Clare Cameron, Nature Mystic
Hidden Beauty of the Commonplace
by Philip Pegler
Changemaker Books 2013, 311 pp., £15.99, p/b.
Some readers may be familiar with the work of Clare Cameron (1896 – 1983), nature mystic, poet and long-time editor of the Science of Thought Review. This book, written and edited by a friend to whom she was also a mentor, charts her life interwoven with his own reflections on topics in which he also has a deep interest. Throughout, there are quotations from her works and extract from poems, including section at the end with more extensive original texts. Clare also had a close association with other well-known writers including Alan Watts and Christmas Humphreys – she was editor of a Buddhist magazine for some years. The author provides useful background and commentary on the many spiritual themes covered. As Jeff Foster observes in his foreword, Clare helps the reader discover how to be ordinary in an extraordinary way, hence the title of the book.
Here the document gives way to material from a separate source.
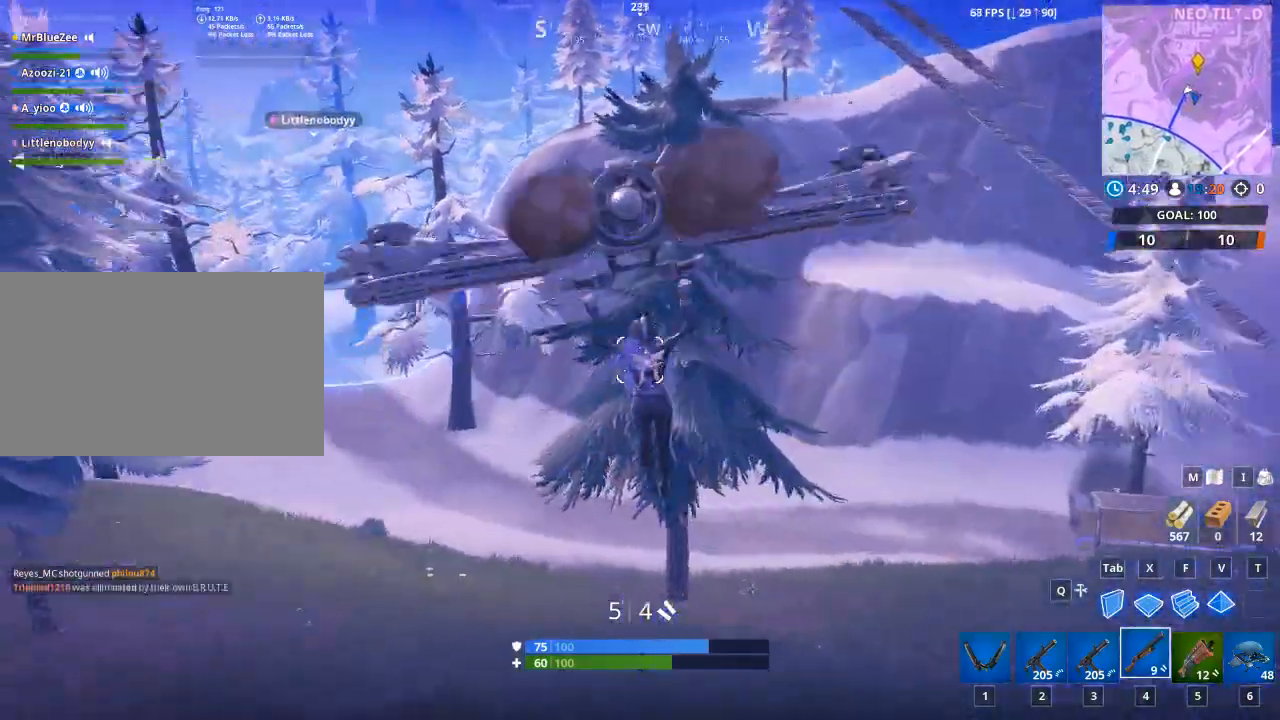
{"keys": ["d", "w"], "mouse": [], "mouse_move": "still", "events": [[484, "d", "down"]]}
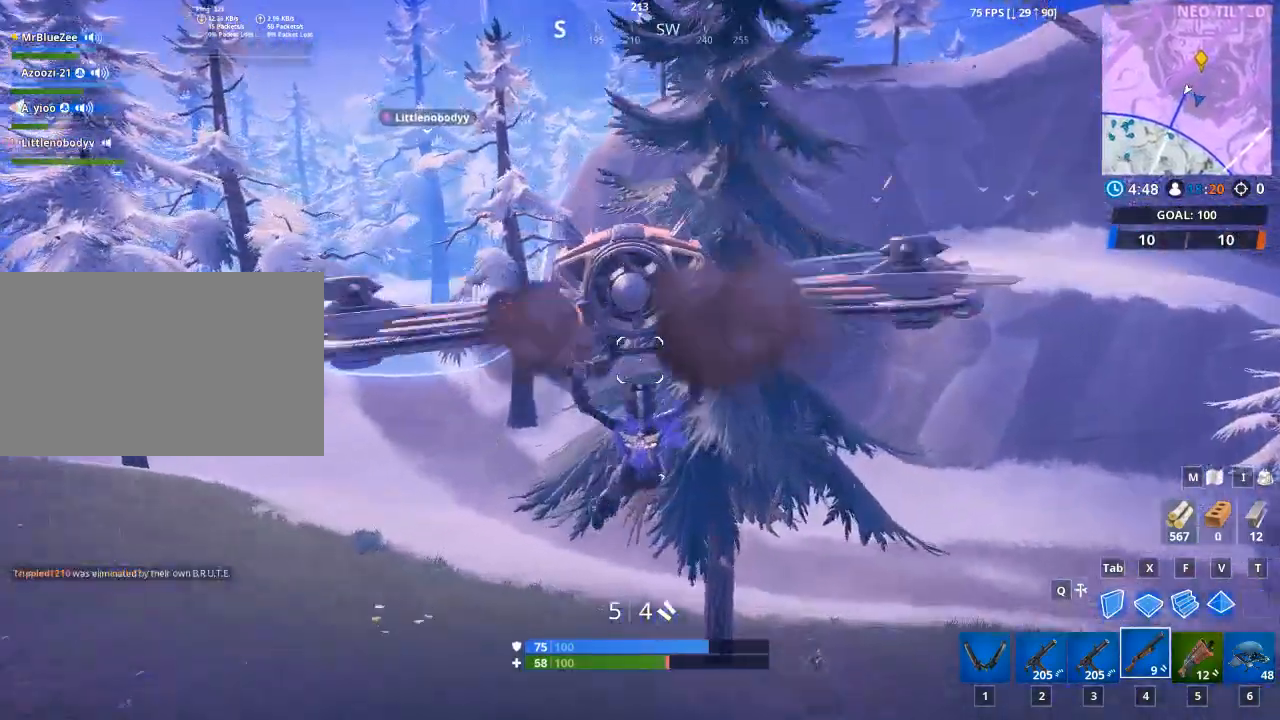
{"keys": ["d", "w"], "mouse": [], "mouse_move": "left", "events": []}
The freedom referred to in the subtitle is not an escape, but rather an embrace our humanity and its ambivalent experiences that take on a new meaning when we live from the centre of ourselves. We all share this same ground of being and can occasionally apprehend its oneness. As she puts it herself, ‘the hallmarks of greatness have always been simplicity, modesty, fearlessness – being natural or true to oneself.’ She reflects on the visit of clergyman when she was a young girl, which enabled her to realise the comparative unimportance of what people say and do and the importance of what they are. I was also struck by her love of Brother Lawrence, the 17th-century monk who wrote about the practice of the presence of God. She herself writes: ‘Be true. Be simple. Stop running hither and thither and be still, so that all action is then harmonious, flowing, rhythmic and integral.’ This message is all the more timely 30 years after her death and the book provides a refreshing perspective on the complexities and bustle of modern life.